Each line below needs to be restated word for word.
___ DATA LISTING ___
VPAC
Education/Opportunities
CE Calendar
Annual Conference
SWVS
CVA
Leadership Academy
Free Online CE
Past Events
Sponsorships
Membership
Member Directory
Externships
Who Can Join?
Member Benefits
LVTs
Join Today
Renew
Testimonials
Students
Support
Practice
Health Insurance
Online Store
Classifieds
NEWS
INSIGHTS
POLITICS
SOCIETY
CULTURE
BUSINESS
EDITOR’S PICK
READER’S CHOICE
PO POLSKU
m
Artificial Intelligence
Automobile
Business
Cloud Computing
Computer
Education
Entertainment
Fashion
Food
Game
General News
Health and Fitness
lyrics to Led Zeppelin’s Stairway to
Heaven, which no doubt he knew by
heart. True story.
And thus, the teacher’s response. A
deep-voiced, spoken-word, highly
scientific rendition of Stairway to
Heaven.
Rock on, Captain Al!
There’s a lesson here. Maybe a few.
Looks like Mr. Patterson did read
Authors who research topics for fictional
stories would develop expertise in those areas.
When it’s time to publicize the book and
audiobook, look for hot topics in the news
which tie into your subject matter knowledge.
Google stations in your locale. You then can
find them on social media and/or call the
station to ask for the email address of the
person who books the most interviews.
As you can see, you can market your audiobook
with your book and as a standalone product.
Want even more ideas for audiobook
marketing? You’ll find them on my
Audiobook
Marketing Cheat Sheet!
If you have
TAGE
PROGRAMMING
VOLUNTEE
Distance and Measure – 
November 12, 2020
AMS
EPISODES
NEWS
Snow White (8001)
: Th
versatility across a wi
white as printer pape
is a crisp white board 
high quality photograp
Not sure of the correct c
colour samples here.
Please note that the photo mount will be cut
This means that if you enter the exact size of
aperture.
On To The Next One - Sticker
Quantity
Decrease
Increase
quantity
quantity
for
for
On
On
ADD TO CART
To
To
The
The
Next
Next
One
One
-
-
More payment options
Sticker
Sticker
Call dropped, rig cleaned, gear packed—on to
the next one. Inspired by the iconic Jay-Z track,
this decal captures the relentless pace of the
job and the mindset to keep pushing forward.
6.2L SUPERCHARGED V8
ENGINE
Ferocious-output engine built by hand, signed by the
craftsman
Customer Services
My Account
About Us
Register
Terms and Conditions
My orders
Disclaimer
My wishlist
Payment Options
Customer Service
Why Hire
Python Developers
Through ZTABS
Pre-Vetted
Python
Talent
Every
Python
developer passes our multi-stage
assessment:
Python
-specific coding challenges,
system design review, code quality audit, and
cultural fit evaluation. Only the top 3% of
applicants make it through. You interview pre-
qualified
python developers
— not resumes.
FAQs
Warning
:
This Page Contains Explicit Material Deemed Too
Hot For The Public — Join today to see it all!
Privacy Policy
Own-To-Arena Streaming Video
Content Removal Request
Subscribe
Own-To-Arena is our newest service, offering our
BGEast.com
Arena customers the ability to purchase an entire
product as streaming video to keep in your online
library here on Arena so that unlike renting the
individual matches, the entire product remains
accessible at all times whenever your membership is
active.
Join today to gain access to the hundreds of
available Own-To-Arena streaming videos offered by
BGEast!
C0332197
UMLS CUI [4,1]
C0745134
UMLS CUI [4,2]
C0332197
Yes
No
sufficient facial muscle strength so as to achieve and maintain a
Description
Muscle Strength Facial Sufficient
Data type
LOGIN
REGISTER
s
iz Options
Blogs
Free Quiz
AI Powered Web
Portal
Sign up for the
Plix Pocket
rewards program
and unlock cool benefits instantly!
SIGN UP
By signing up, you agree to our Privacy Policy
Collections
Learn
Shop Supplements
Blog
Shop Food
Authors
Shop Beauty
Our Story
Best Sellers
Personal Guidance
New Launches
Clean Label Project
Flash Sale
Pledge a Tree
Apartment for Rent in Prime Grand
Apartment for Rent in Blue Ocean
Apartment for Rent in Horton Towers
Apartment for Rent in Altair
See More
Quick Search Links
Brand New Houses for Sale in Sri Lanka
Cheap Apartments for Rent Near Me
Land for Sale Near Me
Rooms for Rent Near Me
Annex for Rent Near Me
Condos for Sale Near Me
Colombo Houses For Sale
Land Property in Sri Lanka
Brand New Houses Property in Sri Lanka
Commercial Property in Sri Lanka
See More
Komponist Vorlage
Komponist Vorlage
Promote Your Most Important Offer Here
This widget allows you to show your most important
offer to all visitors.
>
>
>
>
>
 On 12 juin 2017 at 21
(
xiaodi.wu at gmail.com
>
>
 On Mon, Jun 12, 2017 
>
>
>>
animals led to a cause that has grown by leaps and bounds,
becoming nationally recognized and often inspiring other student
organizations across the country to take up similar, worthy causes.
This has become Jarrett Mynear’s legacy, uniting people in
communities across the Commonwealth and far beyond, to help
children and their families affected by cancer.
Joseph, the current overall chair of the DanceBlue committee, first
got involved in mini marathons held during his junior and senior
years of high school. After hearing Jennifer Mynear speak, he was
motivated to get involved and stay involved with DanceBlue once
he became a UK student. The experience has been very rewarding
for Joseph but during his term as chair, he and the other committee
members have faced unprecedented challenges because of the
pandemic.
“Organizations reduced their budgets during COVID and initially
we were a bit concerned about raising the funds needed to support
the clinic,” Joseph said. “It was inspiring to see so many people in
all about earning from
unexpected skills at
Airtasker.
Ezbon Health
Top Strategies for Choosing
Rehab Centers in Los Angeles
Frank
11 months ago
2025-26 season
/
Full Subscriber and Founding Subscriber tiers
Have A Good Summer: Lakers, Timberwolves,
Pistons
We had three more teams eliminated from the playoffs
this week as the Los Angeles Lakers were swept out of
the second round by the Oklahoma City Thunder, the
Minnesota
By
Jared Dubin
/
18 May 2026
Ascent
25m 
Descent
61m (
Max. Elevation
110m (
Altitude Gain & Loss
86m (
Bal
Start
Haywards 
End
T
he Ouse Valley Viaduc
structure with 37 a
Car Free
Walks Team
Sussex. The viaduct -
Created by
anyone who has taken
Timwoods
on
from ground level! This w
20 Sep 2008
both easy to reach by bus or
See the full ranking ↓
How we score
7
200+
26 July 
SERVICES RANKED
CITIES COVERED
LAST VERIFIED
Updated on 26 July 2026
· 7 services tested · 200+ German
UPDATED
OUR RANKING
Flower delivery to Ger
___
SOLUTION TO THIS EXERCISE:
VPAC
Education/Opportunities
CE Calendar
Annual Conference
SWVS
CVA
Leadership Academy
Free Online CE
Past Events
Sponsorships
Membership
Member Directory
Externships
Who Can Join?
Member Benefits
LVTs
Join Today
Renew
Testimonials
Students
Support
Practice
Health Insurance
Online Store
Classifieds
NEWS
INSIGHTS
POLITICS
SOCIETY
CULTURE
BUSINESS
EDITOR’S PICK
READER’S CHOICE
PO POLSKU
m
Artificial Intelligence
Automobile
Business
Cloud Computing
Computer
Education
Entertainment
Fashion
Food
Game
General News
Health and Fitness
lyrics to Led Zeppelin’s Stairway to
Heaven, which no doubt he knew by
heart. True story.
And thus, the teacher’s response. A
deep-voiced, spoken-word, highly
scientific rendition of Stairway to
Heaven.
Rock on, Captain Al!
There’s a lesson here. Maybe a few.
Looks like Mr. Patterson did read
Authors who research topics for fictional
stories would develop expertise in those areas.
When it’s time to publicize the book and
audiobook, look for hot topics in the news
which tie into your subject matter knowledge.
Google stations in your locale. You then can
find them on social media and/or call the
station to ask for the email address of the
person who books the most interviews.
As you can see, you can market your audiobook
with your book and as a standalone product.
Want even more ideas for audiobook
marketing? You’ll find them on my
Audiobook
Marketing Cheat Sheet!
If you have
TAGE
PROGRAMMING
VOLUNTEE
Distance and Measure – 
November 12, 2020
AMS
EPISODES
NEWS
Snow White (8001)
: Th
versatility across a wi
white as printer pape
is a crisp white board 
high quality photograp
Not sure of the correct c
colour samples here.
Please note that the photo mount will be cut
This means that if you enter the exact size of
aperture.
On To The Next One - Sticker
Quantity
Decrease
Increase
quantity
quantity
for
for
On
On
ADD TO CART
To
To
The
The
Next
Next
One
One
-
-
More payment options
Sticker
Sticker
Call dropped, rig cleaned, gear packed—on to
the next one. Inspired by the iconic Jay-Z track,
this decal captures the relentless pace of the
job and the mindset to keep pushing forward.
6.2L SUPERCHARGED V8
ENGINE
Ferocious-output engine built by hand, signed by the
craftsman
Customer Services
My Account
About Us
Register
Terms and Conditions
My orders
Disclaimer
My wishlist
Payment Options
Customer Service
Why Hire
Python Developers
Through ZTABS
Pre-Vetted
Python
Talent
Every
Python
developer passes our multi-stage
assessment:
Python
-specific coding challenges,
system design review, code quality audit, and
cultural fit evaluation. Only the top 3% of
applicants make it through. You interview pre-
qualified
python developers
— not resumes.
FAQs
Warning
:
This Page Contains Explicit Material Deemed Too
Hot For The Public — Join today to see it all!
Privacy Policy
Own-To-Arena Streaming Video
Content Removal Request
Subscribe
Own-To-Arena is our newest service, offering our
BGEast.com
Arena customers the ability to purchase an entire
product as streaming video to keep in your online
library here on Arena so that unlike renting the
individual matches, the entire product remains
accessible at all times whenever your membership is
active.
Join today to gain access to the hundreds of
available Own-To-Arena streaming videos offered by
BGEast!
C0332197
UMLS CUI [4,1]
C0745134
UMLS CUI [4,2]
C0332197
Yes
No
sufficient facial muscle strength so as to achieve and maintain a
Description
Muscle Strength Facial Sufficient
Data type
LOGIN
REGISTER
s
iz Options
Blogs
Free Quiz
AI Powered Web
Portal
Sign up for the
Plix Pocket
rewards program
and unlock cool benefits instantly!
SIGN UP
By signing up, you agree to our Privacy Policy
Collections
Learn
Shop Supplements
Blog
Shop Food
Authors
Shop Beauty
Our Story
Best Sellers
Personal Guidance
New Launches
Clean Label Project
Flash Sale
Pledge a Tree
Apartment for Rent in Prime Grand
Apartment for Rent in Blue Ocean
Apartment for Rent in Horton Towers
Apartment for Rent in Altair
See More
Quick Search Links
Brand New Houses for Sale in Sri Lanka
Cheap Apartments for Rent Near Me
Land for Sale Near Me
Rooms for Rent Near Me
Annex for Rent Near Me
Condos for Sale Near Me
Colombo Houses For Sale
Land Property in Sri Lanka
Brand New Houses Property in Sri Lanka
Commercial Property in Sri Lanka
See More
Komponist Vorlage
Komponist Vorlage
Promote Your Most Important Offer Here
This widget allows you to show your most important
offer to all visitors.
>
>
>
>
>
 On 12 juin 2017 at 21
(
xiaodi.wu at gmail.com
>
>
 On Mon, Jun 12, 2017 
>
>
>>
animals led to a cause that has grown by leaps and bounds,
becoming nationally recognized and often inspiring other student
organizations across the country to take up similar, worthy causes.
This has become Jarrett Mynear’s legacy, uniting people in
communities across the Commonwealth and far beyond, to help
children and their families affected by cancer.
Joseph, the current overall chair of the DanceBlue committee, first
got involved in mini marathons held during his junior and senior
years of high school. After hearing Jennifer Mynear speak, he was
motivated to get involved and stay involved with DanceBlue once
he became a UK student. The experience has been very rewarding
for Joseph but during his term as chair, he and the other committee
members have faced unprecedented challenges because of the
pandemic.
“Organizations reduced their budgets during COVID and initially
we were a bit concerned about raising the funds needed to support
the clinic,” Joseph said. “It was inspiring to see so many people in
all about earning from
unexpected skills at
Airtasker.
Ezbon Health
Top Strategies for Choosing
Rehab Centers in Los Angeles
Frank
11 months ago
2025-26 season
/
Full Subscriber and Founding Subscriber tiers
Have A Good Summer: Lakers, Timberwolves,
Pistons
We had three more teams eliminated from the playoffs
this week as the Los Angeles Lakers were swept out of
the second round by the Oklahoma City Thunder, the
Minnesota
By
Jared Dubin
/
18 May 2026
Ascent
25m 
Descent
61m (
Max. Elevation
110m (
Altitude Gain & Loss
86m (
Bal
Start
Haywards 
End
T
he Ouse Valley Viaduc
structure with 37 a
Car Free
Walks Team
Sussex. The viaduct -
Created by
anyone who has taken
Timwoods
on
from ground level! This w
20 Sep 2008
both easy to reach by bus or
See the full ranking ↓
How we score
7
200+
26 July 
SERVICES RANKED
CITIES COVERED
LAST VERIFIED
Updated on 26 July 2026
· 7 services tested · 200+ German
UPDATED
OUR RANKING
Flower delivery to Ger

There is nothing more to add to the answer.